I'm not too sure about removing talents, except if they are temporary as they are under the chair's effect then that's all right.
For you point A: sounds ok, but a tech-use or common lore (tech) might just have the Tech-Priest or adept know what it is and how to use it.
Also, it is an item used by a chaos Cult, so I do not think Acolytes will simply go "Oh hey, I can get healed/relaxed with this, let's take'her for a spin!" Even if it is archeotech, the fact it is used by a chaos cult make it tainted enough.
I would go with something a bit more sinister in look and origin, or something actually tainted: like a WP test when you're loking at it/near it or you'll compelled to go sit in that plush, comfortable looking chair..which is inhabited by a Slaaneshi daemon or spirit.

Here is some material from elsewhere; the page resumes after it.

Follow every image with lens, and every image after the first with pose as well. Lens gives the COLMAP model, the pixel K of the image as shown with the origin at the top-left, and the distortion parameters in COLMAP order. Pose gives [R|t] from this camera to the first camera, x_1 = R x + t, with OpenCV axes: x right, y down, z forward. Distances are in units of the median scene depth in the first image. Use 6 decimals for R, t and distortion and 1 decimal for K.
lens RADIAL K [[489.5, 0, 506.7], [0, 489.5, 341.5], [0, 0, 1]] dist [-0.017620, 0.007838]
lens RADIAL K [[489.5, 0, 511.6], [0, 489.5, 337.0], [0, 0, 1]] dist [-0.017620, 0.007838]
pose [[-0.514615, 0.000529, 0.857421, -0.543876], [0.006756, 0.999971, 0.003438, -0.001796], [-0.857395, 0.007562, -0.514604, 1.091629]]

Have the chairs' spirit corrupt the owner (would can be someone respectable and such) and him start a cult of the lord of excess.

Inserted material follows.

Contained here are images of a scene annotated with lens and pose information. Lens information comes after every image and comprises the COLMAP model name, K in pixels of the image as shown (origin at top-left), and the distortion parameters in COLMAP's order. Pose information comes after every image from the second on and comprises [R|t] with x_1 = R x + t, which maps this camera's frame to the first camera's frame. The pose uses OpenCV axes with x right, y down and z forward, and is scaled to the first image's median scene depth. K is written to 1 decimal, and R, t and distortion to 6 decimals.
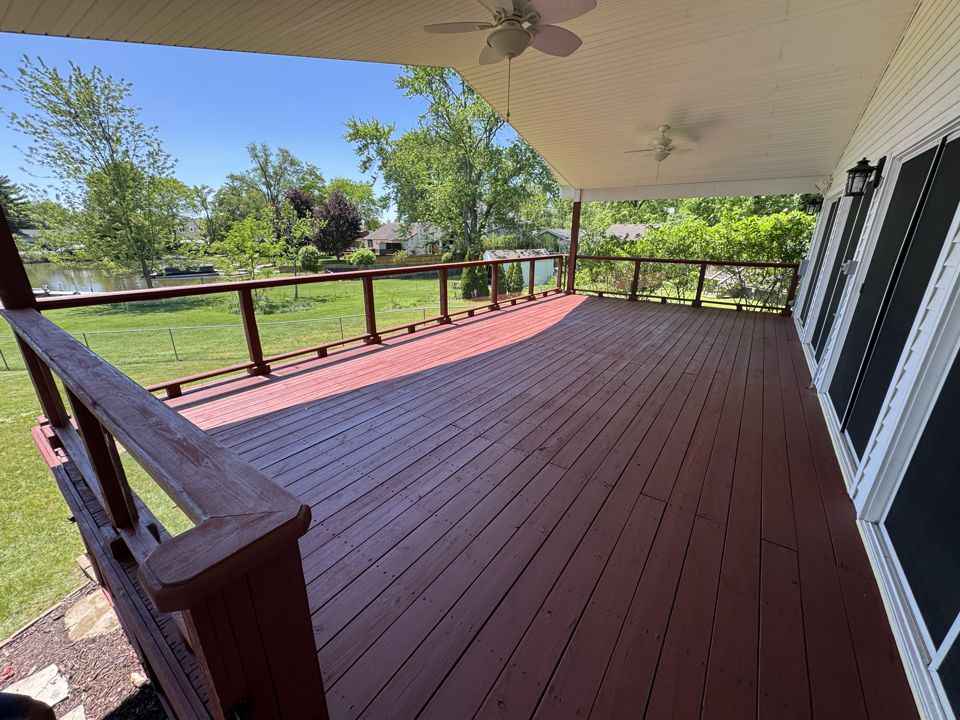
lens RADIAL K [[380.9, 0, 480.0], [0, 380.9, 360.0], [0, 0, 1]] dist [-0.006136, 0.000335]
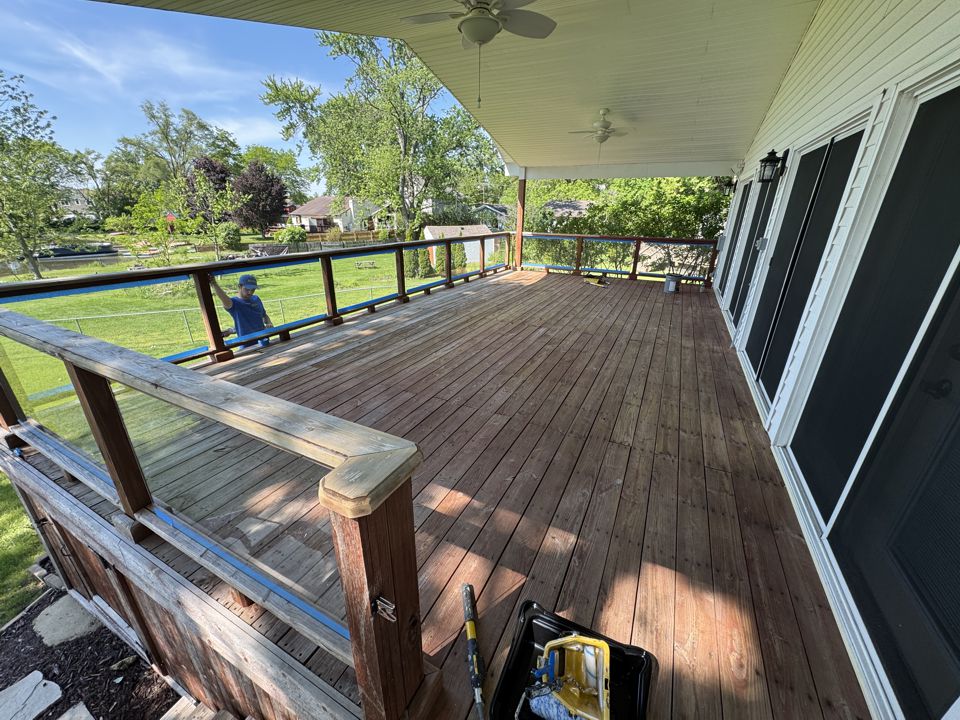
lens RADIAL K [[380.9, 0, 480.0], [0, 380.9, 360.0], [0, 0, 1]] dist [-0.006136, 0.000335]
pose [[0.987879, -0.052080, 0.146227, -0.035020], [0.043476, 0.997164, 0.061439, 0.002499], [-0.149012, -0.054337, 0.987341, -0.024655]]
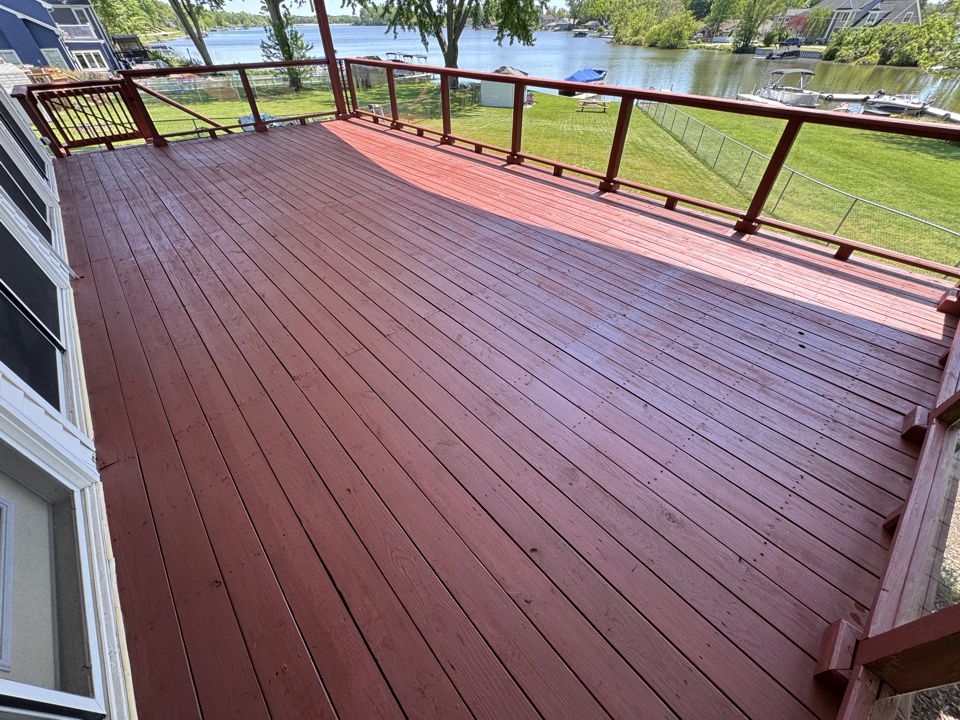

From the way I'm reading it, it seems the =I= already know about the cult, the chair and, like Cobra, they show every week with some convoluted scheme to take over the world/sector/Imperium, only to get beaten by the =I= with Violet Serpent Commander going "'I'll get you next time, Inquisition!" shaking his fists. I could be wrong, but it reads like that.
Perhaps go with victims being injected with hormones having them do things or act in XYZ fashion, then having the acolytes run about trying to find how are those cultists managing to get such hormones. Having an acolytes being victim of a needle shot could also make things more grave and serious than simply having guv'ner Bob flipping out at the duchess' Ball.